» Document text
[Start of section]
Teaching basic lab skills
for research computing

Alternative ways to apply coding skills

When many researchers learn how to code, they’re immediately thinking of research challenges that they encounter and how some carefully crafted code can help them with the challenge. We thought it would be fun to ask the community to share applications of their coding skills to other applications. From planning weddings to controling a house full of IoT equipment, there are many ways to apply one’s coding skills. Using what you know about programming and open source tools can have many interesting implications for your hobbies and other pastimes. Have a read through the fun applications shared by our community.

Add your own entry as a Pull Request to this file: https://github.com/swcarpentry/website/blob/gh-pages/_data/alternative_uses_for_coding.yml

Brian Northan

I direct a 4 mile running race near Albany, NY. I’ve used Python and Pandas for a few data analysis tasks.

For example I used Pandas and Bokeh to generate an interactive scatterplot of age vs time everyone who ever did the race.
[End of section]
[Images with keypoint coordinates]
[Start of section]
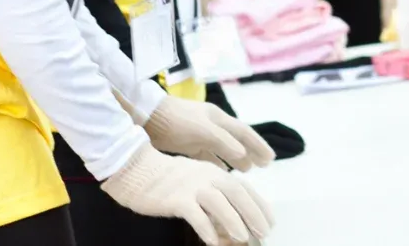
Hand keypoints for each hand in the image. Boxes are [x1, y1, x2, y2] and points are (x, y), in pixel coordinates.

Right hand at [101, 144, 273, 244]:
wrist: (137, 170)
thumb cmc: (168, 179)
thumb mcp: (197, 179)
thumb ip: (214, 192)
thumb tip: (232, 214)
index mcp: (215, 173)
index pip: (244, 188)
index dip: (260, 205)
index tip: (270, 221)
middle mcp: (207, 177)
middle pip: (237, 194)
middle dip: (254, 213)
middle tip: (264, 232)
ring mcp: (192, 187)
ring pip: (219, 203)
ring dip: (233, 221)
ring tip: (243, 238)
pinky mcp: (176, 199)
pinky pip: (194, 214)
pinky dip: (205, 227)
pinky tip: (212, 242)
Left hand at [144, 96, 275, 171]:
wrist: (146, 117)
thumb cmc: (176, 120)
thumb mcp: (202, 130)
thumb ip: (223, 141)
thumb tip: (243, 154)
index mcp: (218, 118)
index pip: (244, 132)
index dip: (258, 145)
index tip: (270, 158)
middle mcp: (212, 126)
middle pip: (237, 140)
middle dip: (251, 152)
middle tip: (264, 165)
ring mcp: (200, 135)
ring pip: (223, 149)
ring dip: (236, 159)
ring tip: (247, 171)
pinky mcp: (187, 144)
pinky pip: (208, 156)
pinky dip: (217, 164)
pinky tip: (222, 173)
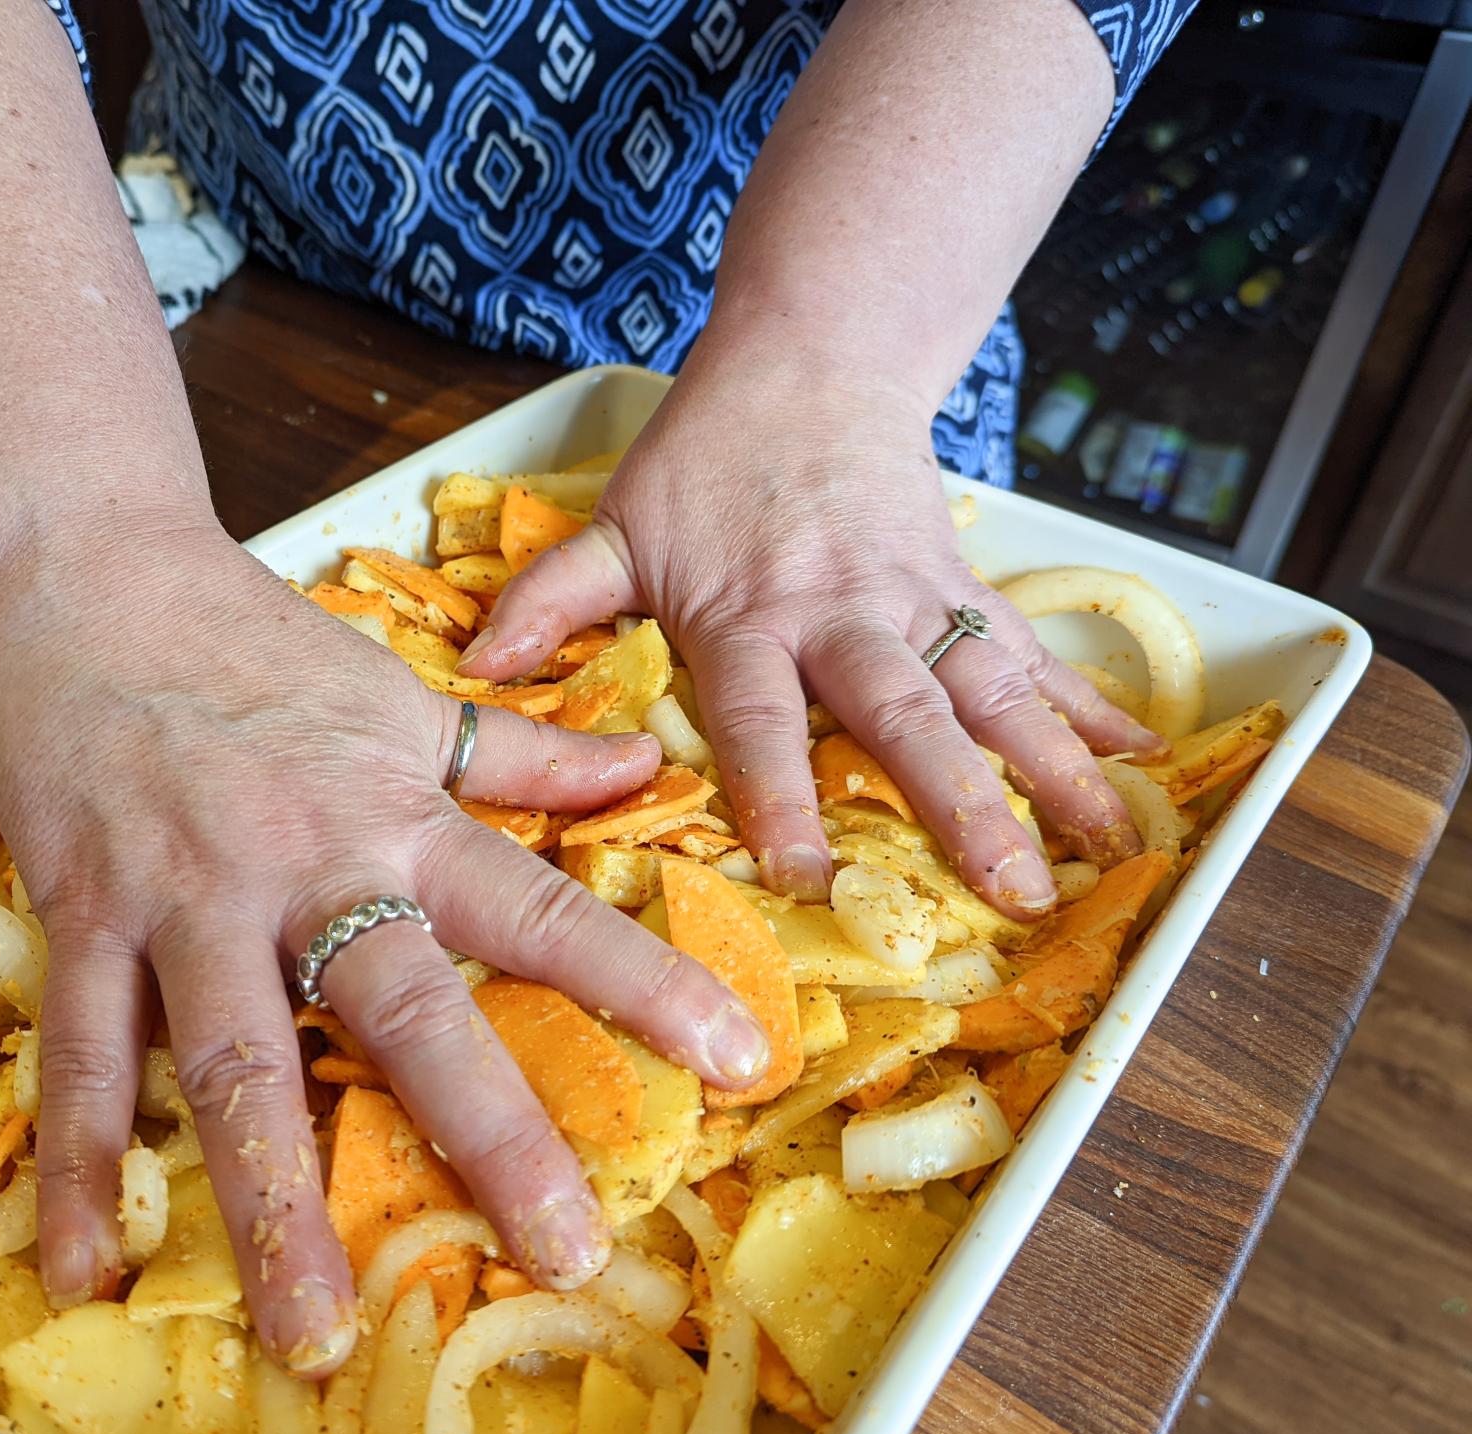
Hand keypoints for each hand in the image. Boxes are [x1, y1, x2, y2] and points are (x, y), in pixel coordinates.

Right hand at [0, 525, 770, 1374]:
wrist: (85, 573)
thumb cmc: (251, 636)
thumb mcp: (401, 691)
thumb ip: (522, 749)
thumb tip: (646, 773)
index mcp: (398, 809)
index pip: (542, 906)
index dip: (644, 983)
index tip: (736, 1061)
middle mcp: (305, 864)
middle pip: (406, 1012)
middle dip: (491, 1132)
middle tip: (562, 1252)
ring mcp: (189, 899)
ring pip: (239, 1064)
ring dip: (275, 1205)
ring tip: (312, 1329)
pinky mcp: (85, 916)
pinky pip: (84, 1053)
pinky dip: (79, 1161)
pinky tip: (84, 1260)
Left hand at [460, 343, 1164, 918]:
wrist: (810, 356)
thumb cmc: (704, 461)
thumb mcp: (615, 525)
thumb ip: (551, 602)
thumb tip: (474, 674)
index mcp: (748, 617)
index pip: (764, 719)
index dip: (782, 795)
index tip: (805, 874)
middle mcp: (843, 617)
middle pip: (907, 716)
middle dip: (962, 804)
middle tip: (1010, 891)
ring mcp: (918, 601)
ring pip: (993, 691)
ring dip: (1053, 769)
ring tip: (1107, 844)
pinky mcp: (965, 585)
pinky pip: (1032, 653)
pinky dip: (1091, 706)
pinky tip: (1145, 763)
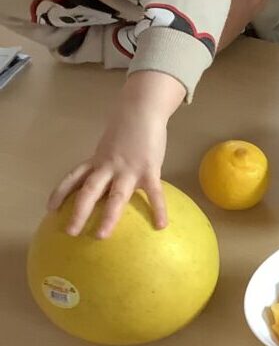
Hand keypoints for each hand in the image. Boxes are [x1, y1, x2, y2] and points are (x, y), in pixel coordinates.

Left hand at [48, 71, 184, 237]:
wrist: (142, 110)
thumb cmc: (129, 127)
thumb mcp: (111, 145)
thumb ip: (108, 161)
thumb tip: (108, 180)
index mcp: (98, 160)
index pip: (74, 177)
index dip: (61, 192)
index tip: (50, 209)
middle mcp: (108, 166)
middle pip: (88, 191)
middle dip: (78, 212)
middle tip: (70, 232)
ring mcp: (128, 169)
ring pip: (114, 196)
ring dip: (107, 216)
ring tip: (101, 235)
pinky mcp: (149, 169)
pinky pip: (154, 193)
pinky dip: (158, 209)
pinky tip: (161, 225)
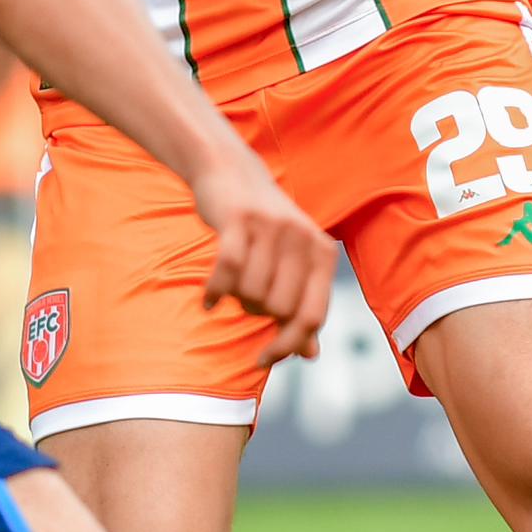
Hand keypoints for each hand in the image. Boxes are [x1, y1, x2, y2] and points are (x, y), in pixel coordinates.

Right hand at [186, 146, 331, 367]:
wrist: (230, 171)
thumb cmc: (264, 228)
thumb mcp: (292, 264)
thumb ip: (303, 307)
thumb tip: (310, 355)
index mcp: (322, 254)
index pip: (312, 316)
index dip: (288, 345)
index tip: (264, 360)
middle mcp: (303, 239)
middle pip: (279, 309)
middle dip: (256, 314)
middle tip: (244, 300)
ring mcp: (272, 228)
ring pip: (252, 293)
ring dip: (236, 299)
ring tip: (231, 285)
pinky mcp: (240, 220)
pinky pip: (227, 270)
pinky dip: (215, 291)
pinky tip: (208, 299)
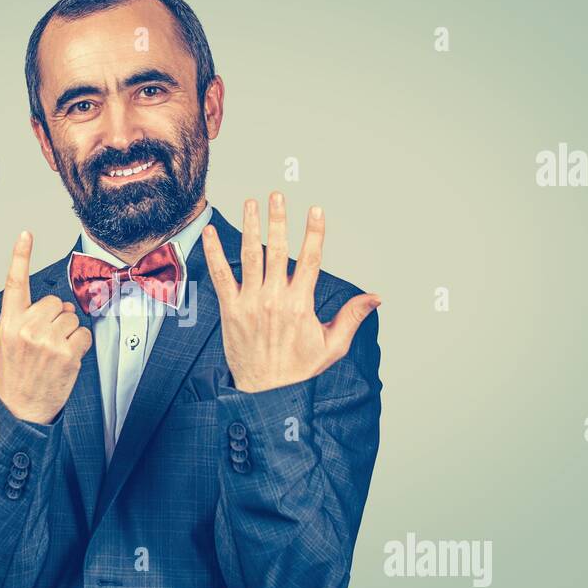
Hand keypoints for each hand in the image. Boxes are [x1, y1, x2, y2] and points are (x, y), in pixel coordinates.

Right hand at [0, 231, 91, 423]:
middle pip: (55, 302)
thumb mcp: (7, 344)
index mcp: (8, 324)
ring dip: (69, 332)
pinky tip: (66, 359)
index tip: (26, 234)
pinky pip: (83, 334)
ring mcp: (47, 341)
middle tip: (48, 340)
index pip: (14, 284)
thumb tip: (58, 306)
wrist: (20, 411)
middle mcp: (25, 329)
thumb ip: (26, 319)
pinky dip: (80, 345)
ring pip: (72, 317)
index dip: (20, 257)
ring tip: (55, 353)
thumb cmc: (15, 375)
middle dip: (57, 317)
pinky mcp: (66, 354)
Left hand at [201, 192, 380, 392]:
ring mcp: (250, 302)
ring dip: (250, 226)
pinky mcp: (230, 309)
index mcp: (301, 304)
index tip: (315, 209)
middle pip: (278, 249)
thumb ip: (352, 318)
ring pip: (250, 256)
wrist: (265, 392)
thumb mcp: (332, 346)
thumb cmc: (299, 370)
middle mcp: (275, 298)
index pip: (311, 259)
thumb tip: (376, 298)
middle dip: (278, 219)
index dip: (314, 232)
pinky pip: (221, 275)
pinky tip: (211, 233)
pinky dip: (215, 253)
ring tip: (251, 204)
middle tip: (277, 195)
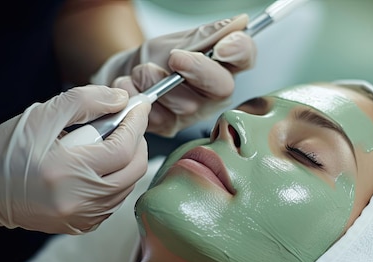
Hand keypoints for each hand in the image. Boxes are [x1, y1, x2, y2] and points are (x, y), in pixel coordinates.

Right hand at [0, 85, 149, 233]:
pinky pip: (113, 202)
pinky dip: (116, 181)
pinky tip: (98, 166)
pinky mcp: (79, 227)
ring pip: (127, 188)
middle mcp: (78, 202)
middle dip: (137, 143)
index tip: (139, 106)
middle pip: (134, 171)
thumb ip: (83, 102)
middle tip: (127, 123)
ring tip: (107, 142)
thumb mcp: (40, 116)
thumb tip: (120, 99)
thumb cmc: (4, 151)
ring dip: (127, 162)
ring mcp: (80, 219)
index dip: (136, 124)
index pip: (123, 148)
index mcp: (67, 172)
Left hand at [91, 14, 256, 136]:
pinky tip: (131, 85)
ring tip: (142, 70)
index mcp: (222, 67)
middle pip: (222, 86)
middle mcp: (213, 94)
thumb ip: (208, 35)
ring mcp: (192, 114)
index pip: (244, 58)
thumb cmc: (157, 57)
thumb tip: (239, 23)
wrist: (128, 73)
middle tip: (175, 57)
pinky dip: (136, 94)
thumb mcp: (180, 39)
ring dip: (156, 81)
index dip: (239, 51)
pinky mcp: (169, 127)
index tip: (222, 47)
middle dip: (198, 70)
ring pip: (186, 104)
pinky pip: (156, 115)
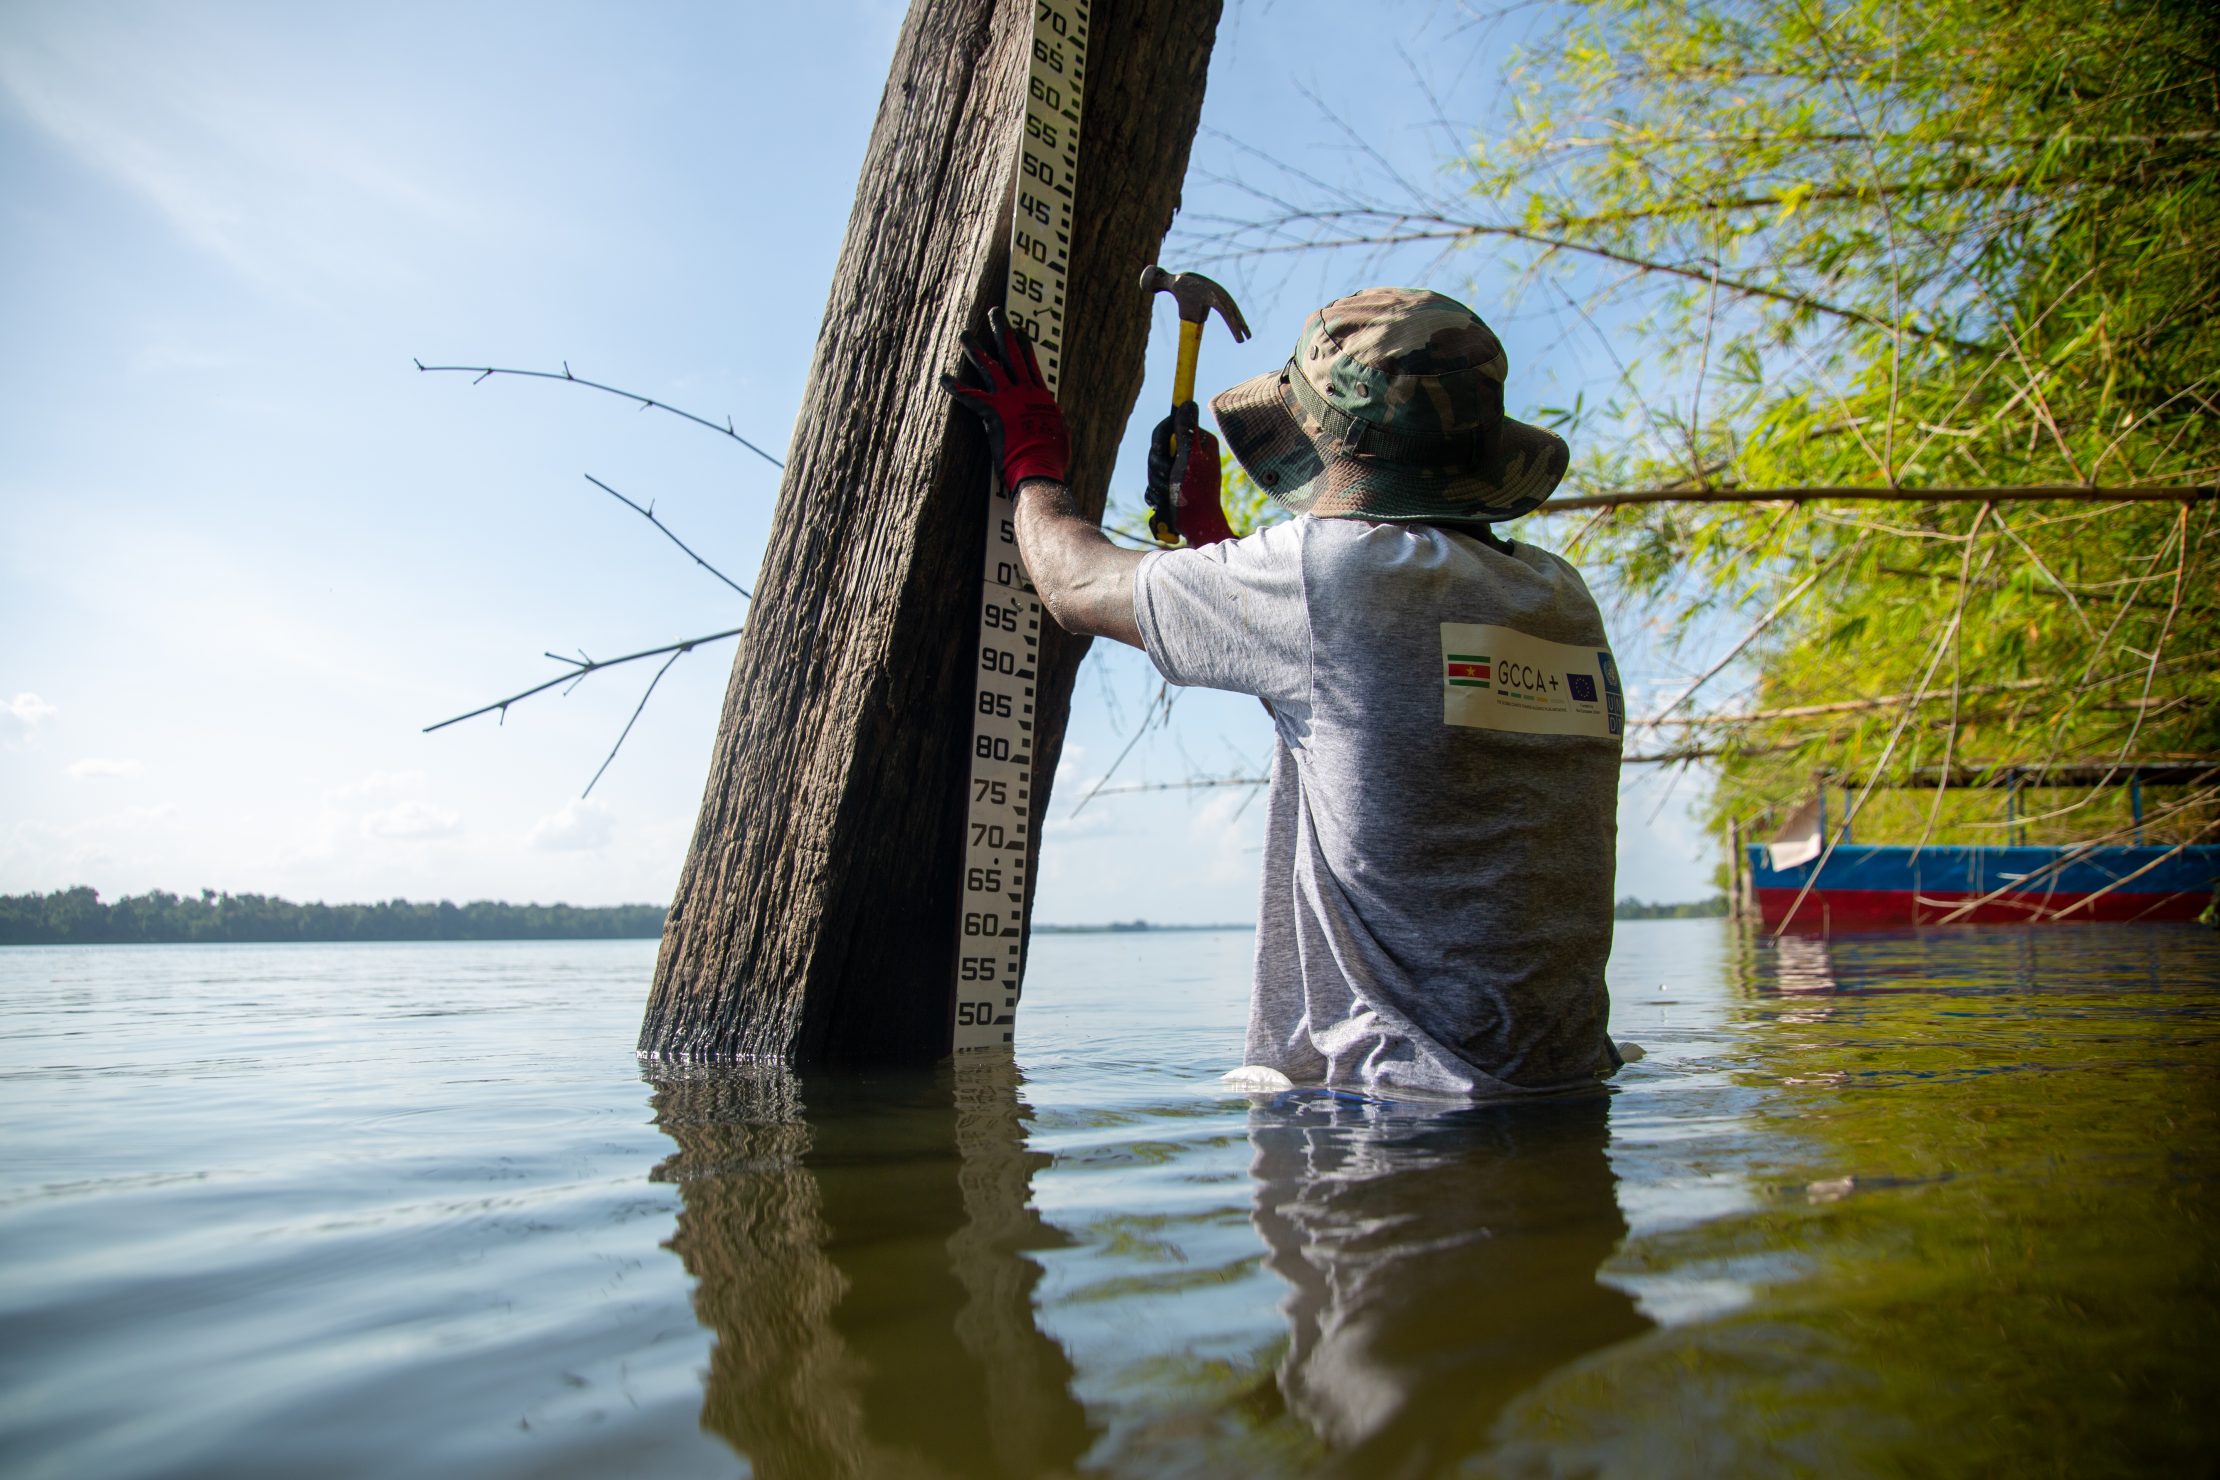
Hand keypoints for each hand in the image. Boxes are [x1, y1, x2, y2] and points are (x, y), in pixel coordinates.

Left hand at [939, 306, 1070, 489]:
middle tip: (995, 313)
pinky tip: (943, 377)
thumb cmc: (1051, 459)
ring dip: (975, 349)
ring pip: (989, 368)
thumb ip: (1057, 422)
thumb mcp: (1061, 436)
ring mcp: (1008, 400)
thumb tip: (1060, 416)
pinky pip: (970, 396)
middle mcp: (1024, 392)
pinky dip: (956, 387)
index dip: (1024, 346)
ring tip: (965, 334)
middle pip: (1011, 356)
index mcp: (1041, 398)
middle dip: (1002, 332)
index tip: (1020, 330)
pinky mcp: (993, 412)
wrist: (1039, 468)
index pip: (1031, 364)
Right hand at [1145, 402, 1233, 546]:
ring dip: (1156, 482)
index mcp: (1200, 441)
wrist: (1196, 528)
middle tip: (1167, 477)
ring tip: (1168, 493)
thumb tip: (1187, 402)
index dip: (1161, 439)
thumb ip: (1186, 430)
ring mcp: (1181, 471)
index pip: (1169, 425)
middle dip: (1157, 465)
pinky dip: (1155, 493)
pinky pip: (1153, 483)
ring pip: (1153, 466)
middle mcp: (1191, 454)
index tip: (1163, 453)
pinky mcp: (1172, 487)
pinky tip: (1163, 502)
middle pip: (1158, 446)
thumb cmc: (1195, 493)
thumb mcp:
[End of section]
» What you are asked to do
Please list every programming language and library that Brian Northan names in the page on alternative ways to apply coding skills.

» Task result
Python, Pandas, Bokeh